** RECORDS PROVIDED follows **
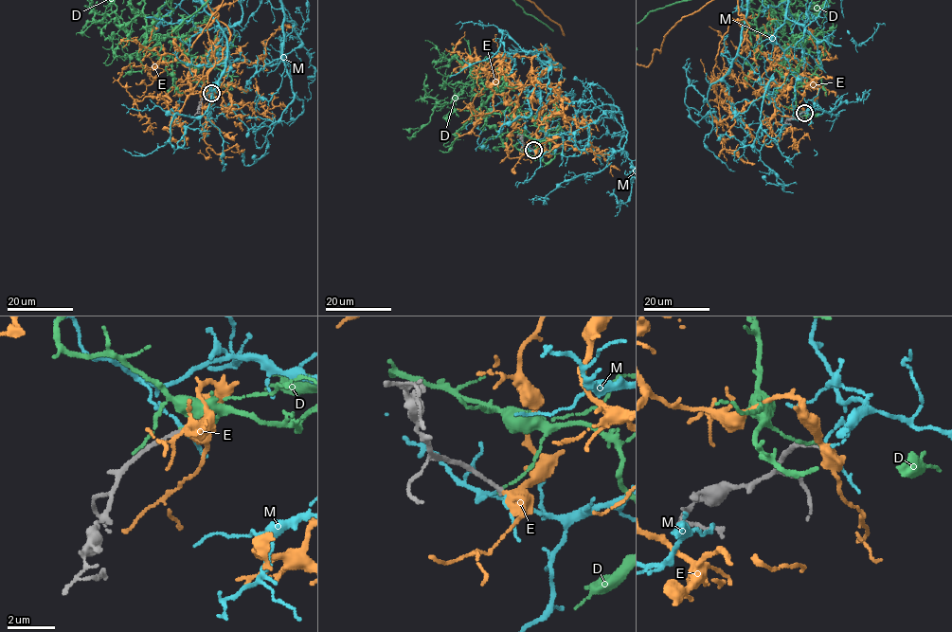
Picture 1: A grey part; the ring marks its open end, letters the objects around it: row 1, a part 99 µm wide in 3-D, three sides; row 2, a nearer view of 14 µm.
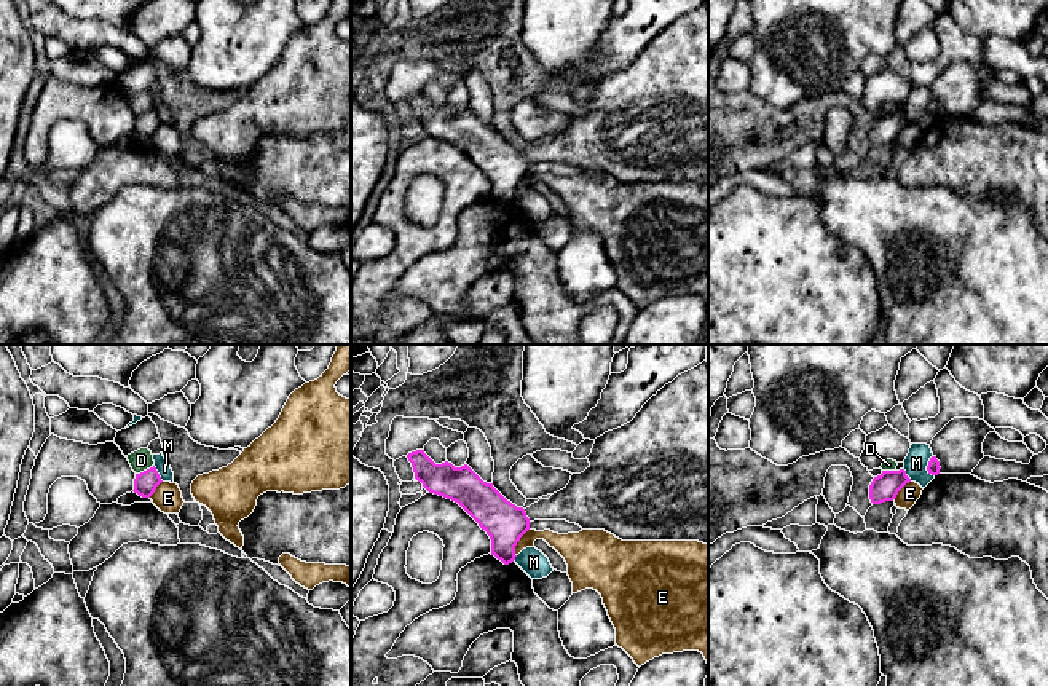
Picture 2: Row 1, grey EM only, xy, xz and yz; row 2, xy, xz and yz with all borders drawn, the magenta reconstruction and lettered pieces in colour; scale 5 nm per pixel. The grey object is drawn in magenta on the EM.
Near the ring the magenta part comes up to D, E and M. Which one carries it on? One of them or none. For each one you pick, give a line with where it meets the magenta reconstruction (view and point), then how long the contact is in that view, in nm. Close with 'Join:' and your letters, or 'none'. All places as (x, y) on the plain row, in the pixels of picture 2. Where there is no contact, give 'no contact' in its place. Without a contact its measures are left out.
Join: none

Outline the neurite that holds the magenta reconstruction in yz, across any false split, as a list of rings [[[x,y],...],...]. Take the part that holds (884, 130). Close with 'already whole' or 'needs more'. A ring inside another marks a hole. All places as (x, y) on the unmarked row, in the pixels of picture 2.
** End of RECORDS PROVIDED **
= EXERCISE PROMPT =
Your copy must hold every record above in its exact wording and must hold no pictures.

= THE ANSWER =
Picture 1: A grey part; the ring marks its open end, letters the objects around it: row 1, a part 99 µm wide in 3-D, three sides; row 2, a nearer view of 14 µm.
Picture 2: Row 1, grey EM only, xy, xz and yz; row 2, xy, xz and yz with all borders drawn, the magenta reconstruction and lettered pieces in colour; scale 5 nm per pixel. The grey object is drawn in magenta on the EM.
Near the ring the magenta part comes up to D, E and M. Which one carries it on? One of them or none. For each one you pick, give a line with where it meets the magenta reconstruction (view and point), then how long the contact is in that view, in nm. Close with 'Join:' and your letters, or 'none'. All places as (x, y) on the plain row, in the pixels of picture 2. Where there is no contact, give 'no contact' in its place. Without a contact its measures are left out.
Join: none

Outline the neurite that holds the magenta reconstruction in yz, across any false split, as a list of rings [[[x,y],...],...]. Take the part that holds (884, 130). Close with 'already whole' or 'needs more'. A ring inside another marks a hole. All places as (x, y) on the unmarked row, in the pixels of picture 2.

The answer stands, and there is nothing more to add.